━━━━━ Data

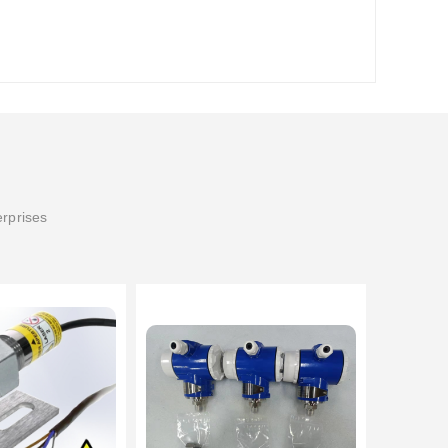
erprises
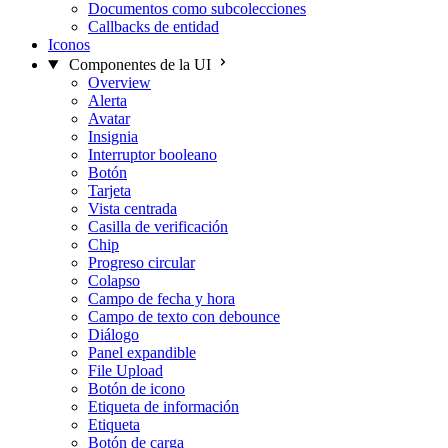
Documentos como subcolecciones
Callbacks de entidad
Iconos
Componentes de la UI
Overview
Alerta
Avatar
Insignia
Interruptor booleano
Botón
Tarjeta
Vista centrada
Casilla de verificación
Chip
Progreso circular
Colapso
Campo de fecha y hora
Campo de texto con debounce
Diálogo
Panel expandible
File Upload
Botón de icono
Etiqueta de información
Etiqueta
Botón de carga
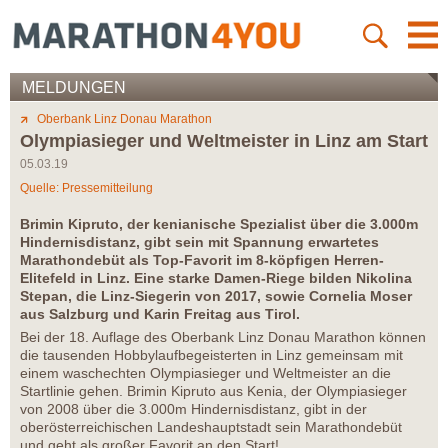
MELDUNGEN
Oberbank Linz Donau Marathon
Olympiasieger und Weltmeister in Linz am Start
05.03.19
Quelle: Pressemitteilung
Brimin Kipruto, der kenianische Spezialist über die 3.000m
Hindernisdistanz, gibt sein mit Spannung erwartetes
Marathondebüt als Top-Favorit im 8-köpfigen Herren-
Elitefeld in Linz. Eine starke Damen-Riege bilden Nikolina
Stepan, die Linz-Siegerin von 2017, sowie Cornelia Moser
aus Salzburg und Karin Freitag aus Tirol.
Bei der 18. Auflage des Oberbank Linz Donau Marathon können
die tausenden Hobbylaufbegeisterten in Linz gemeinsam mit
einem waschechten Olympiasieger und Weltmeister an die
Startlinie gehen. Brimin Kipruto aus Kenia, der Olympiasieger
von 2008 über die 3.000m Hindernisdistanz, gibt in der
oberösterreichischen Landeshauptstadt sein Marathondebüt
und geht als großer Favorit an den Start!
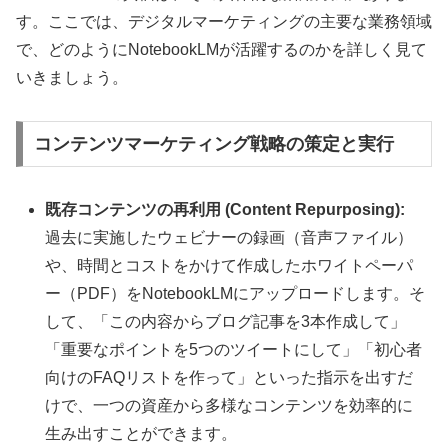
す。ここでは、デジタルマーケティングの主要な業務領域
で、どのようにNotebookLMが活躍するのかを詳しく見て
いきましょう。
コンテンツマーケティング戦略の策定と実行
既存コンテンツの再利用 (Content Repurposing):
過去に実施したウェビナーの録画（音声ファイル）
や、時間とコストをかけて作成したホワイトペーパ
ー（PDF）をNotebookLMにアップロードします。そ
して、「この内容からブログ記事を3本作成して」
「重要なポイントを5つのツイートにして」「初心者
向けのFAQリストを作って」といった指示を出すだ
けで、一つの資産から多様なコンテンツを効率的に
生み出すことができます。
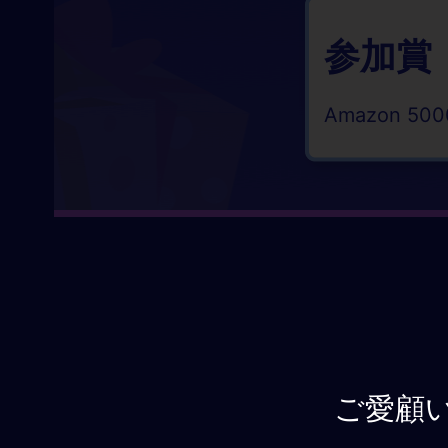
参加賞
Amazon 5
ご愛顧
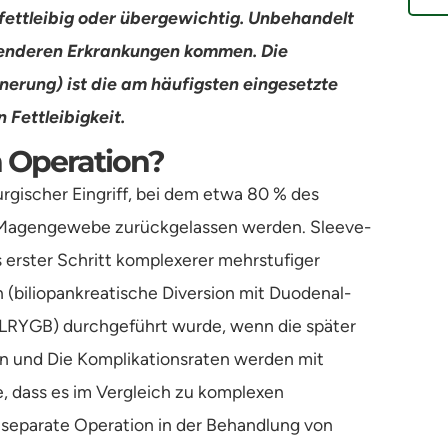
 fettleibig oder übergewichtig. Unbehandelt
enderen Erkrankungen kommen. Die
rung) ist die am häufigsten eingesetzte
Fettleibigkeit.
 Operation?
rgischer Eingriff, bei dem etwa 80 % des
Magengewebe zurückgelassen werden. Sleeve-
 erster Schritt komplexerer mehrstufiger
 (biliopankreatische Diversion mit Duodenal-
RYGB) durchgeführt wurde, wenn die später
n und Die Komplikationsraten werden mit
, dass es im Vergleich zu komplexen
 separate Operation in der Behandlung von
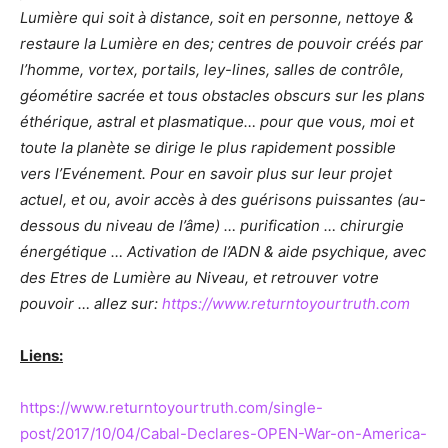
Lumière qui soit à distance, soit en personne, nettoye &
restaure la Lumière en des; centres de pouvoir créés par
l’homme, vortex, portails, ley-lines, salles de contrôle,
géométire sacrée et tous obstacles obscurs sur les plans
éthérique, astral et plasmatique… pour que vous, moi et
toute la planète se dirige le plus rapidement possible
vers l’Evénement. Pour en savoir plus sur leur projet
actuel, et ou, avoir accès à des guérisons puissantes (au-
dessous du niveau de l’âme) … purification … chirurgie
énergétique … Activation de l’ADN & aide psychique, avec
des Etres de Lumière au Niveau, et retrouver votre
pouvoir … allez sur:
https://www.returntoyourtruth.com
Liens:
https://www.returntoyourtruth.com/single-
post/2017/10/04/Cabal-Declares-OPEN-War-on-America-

━━━━━━━━━━

**Task requirements**
Rewrite the listing from its start through the line containing "Botón de carga", putting "Entrada" in place of each "Campo" and changing nothing else. Leave the pictures out of your answer.

**Written solution**
erprises
Documentos como subcolecciones
Callbacks de entidad
Iconos
Componentes de la UI
Overview
Alerta
Avatar
Insignia
Interruptor booleano
Botón
Tarjeta
Vista centrada
Casilla de verificación
Chip
Progreso circular
Colapso
Entrada de fecha y hora
Entrada de texto con debounce
Diálogo
Panel expandible
File Upload
Botón de icono
Etiqueta de información
Etiqueta
Botón de carga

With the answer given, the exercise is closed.